You only had to take one look at the game on Tuesday to recognise what Simeone was doing. He had set out his team to execute a plan, but for himself, he had an entirely different one, which he also executed perfectly.
It may have seemed like random chaotic movement from a man who couldn’t control himself, but make no mistake, it was the result of detailed choreography and infinite practice. For most of the game, Simeone was facing the crowd, jumping up and down, beckoning them to move, shout and cheer their team on as much as they could. They were responding in kind; they got louder and louder and their scarves got waved quicker and quicker. And on the pitch, the Atletico players were getting more and more confident.
The biggest similarity between Jurgen Klopp and Diego Simeone is one that has underpinned so much of their success and even their tactics, to an extent. It is that they know, better than almost anyone, how to beat better teams with better players. There are so many overlaps between Klopp’s time at Dortmund and Simeone’s initial years at Atletico Madrid.
At the time of their appointments, both clubs were massive underdogs to achieve Champions League status, let alone win the league. Through incessant work on the training pitch, creation of a collaborative-yet-intense culture, and smart-but-modest recruitment, they broke the systems in Spain and Germany. Klopp broke Bayern’s stranglehold as the establishment’s club to win two successive Bundesliga titles. Simeone won La Liga and broke the Barca-Real duopoly in Spain in 2013-14 for the first time since 2003-04, when Rafa Benitez’s Valencia became champions.

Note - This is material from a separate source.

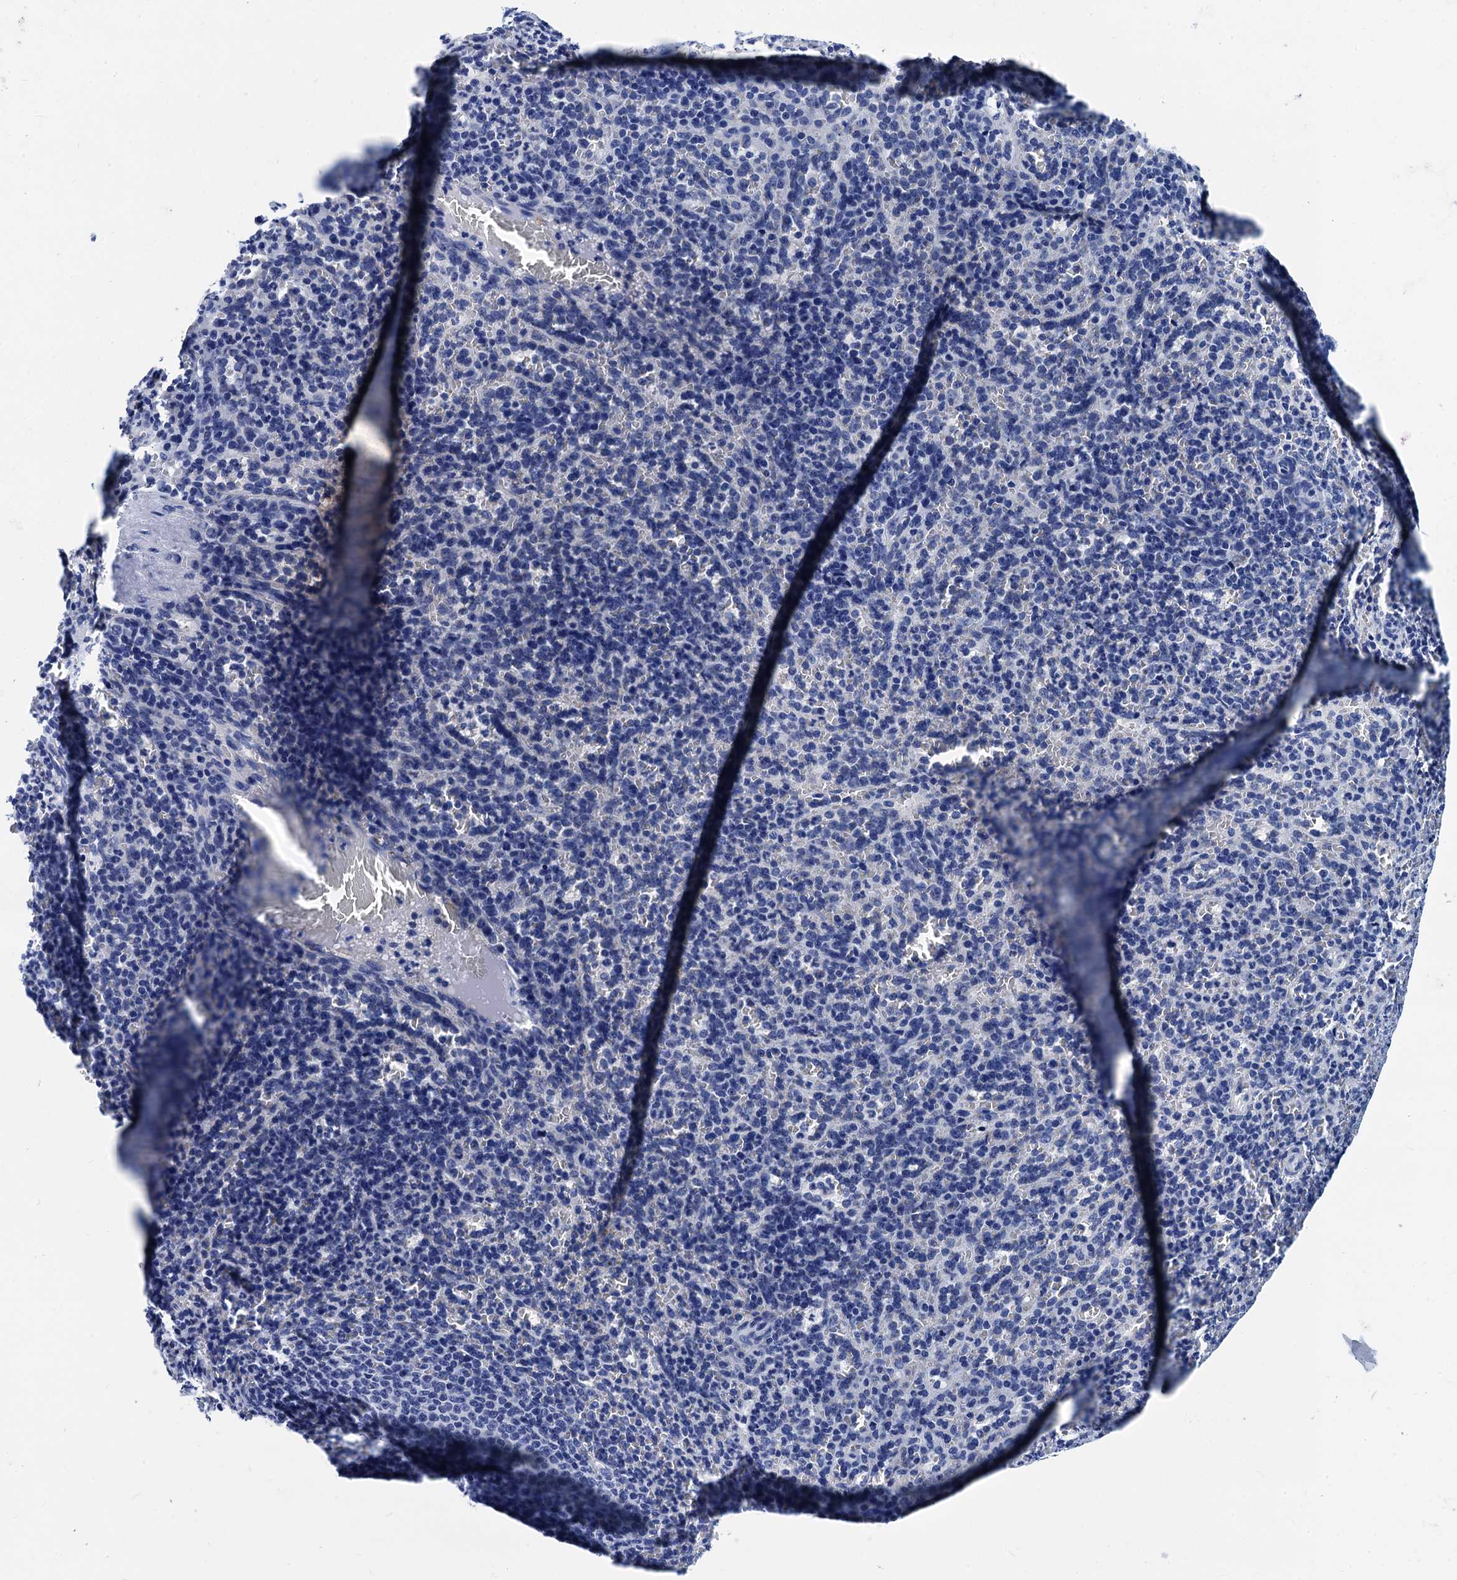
{"staining": {"intensity": "negative", "quantity": "none", "location": "none"}, "tissue": "spleen", "cell_type": "Cells in red pulp", "image_type": "normal", "snomed": [{"axis": "morphology", "description": "Normal tissue, NOS"}, {"axis": "topography", "description": "Spleen"}], "caption": "IHC of benign human spleen reveals no positivity in cells in red pulp.", "gene": "MYBPC3", "patient": {"sex": "female", "age": 21}}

Simeone and Klopp teams never let opponents settle. They harass, harry and hurry the opposition into making mistakes and playing under relentless pressure. This is how even the best teams in the world end up getting flustered and unable to play their regular game. In fact, one of the first things Klopp said as Liverpool manager was, “If opponents are better you have to bring them to your level and then you can kill every team.” Later on, in his Liverpool reign, he also said, “I want to beat the best, not be the best.”
Saying it is one thing, but doing it quite another. To make matters even more difficult, both Klopp and Simeone had to contend with their best players getting snapped up by bigger and richer clubs. Bayern regularly laid siege to Dortmund, because what better way to make sure you win the league than to buy the best players from the previous title winners and your main rivals? Mario Gotze, Robert Lewandowski and Matts Hummels all went from Dortmund to Bayern. Nuri Sahin, who was the midfield lynchpin of Klopp’s first title-winning season, was bought by Real Madrid. Shinji Kagawa went to Manchester United.
For Simeone, his core group of players like Godin, Gabi, Koke, and Saul have been more loyal, but there were still major ones that have departed over the years. Diego Costa to Chelsea, Aguero to Manchester City, De Gea to Manchester United, Diego Forlan to Inter Milan, Falcao to Monaco, and Griezmann to Barcelona – these have all occurred during Simeone’s time at Atletico Madrid. Simeone, and Klopp at Dortmund, responded by buying players of similar qualities who fit in the system but who were cheaper. The likes of Pierre-Emerik Aubameyang, Ilkay Gundogan, Jan Oblak, Diego Costa, and Marco Reus were all such players.
Unfortunately, much like Klopp’s Dortmund, there are signs that Atletico are slowing down under Simeone and it might be time for a change. But, no matter what happens, they still have the uncanny ability to pull off a Simeone masterclass, a phrase whose meaning we are all fully aware of.